Gulf Co-operation Council (GCC) citizens already have the same rights as Saudis when it comes to owning and trading shares on the Tadawul. Although the market is now due to be opened up to those from outside the region, plenty of restrictions will remain in place as to who can invest and how much money they can put in.

Under the draft proposals set out by the Capital Market Authority (CMA) in 2014, only qualified foreign investors (QFIs) will be allowed to invest. These QFIs must be institutions rather than individuals, and can be banks, brokerage firms, fund managers or insurance companies. They will have to have a minimum of SR18.75bn in assets under management, although this figure may be reduced to SR11.25bn. In addition, they will need to have a track record of investment of at least five years.

There are a series of other restrictions that will ensure that Saudi companies remain in local control. Each QFI will only be able to own a maximum of 5% of a company’s shares, and all QFIs combined will be restricted to a total of 20% of any company’s shares. Including swaps, foreign investors will have a combined maximum holding of 49%. Overall, no more than 10% of all the shares traded on the Tadawul can be held by foreigners, whether directly or through swaps.

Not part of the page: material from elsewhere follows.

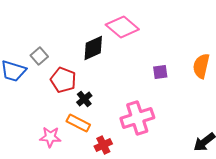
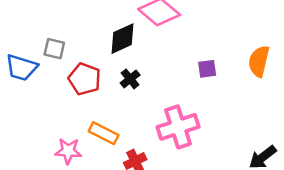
gray square: (39, 56) -> (54, 49), turned -36
black cross: (84, 99) -> (130, 79), moved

Such rules are similar to those adopted by other emerging markets when opening up their stock exchanges. In 2003, for example, China brought in similar rules for what it called Qualified Foreign Institutional Investors. It set a minimum of $500m of assets under management and a three-year track record for investors, with a 10% limit on the amount any single investor could own of a company. India, meanwhile, requires a minimum of $2bn in assets under management, and has a shareholding limit of 5% of a company for each international investor.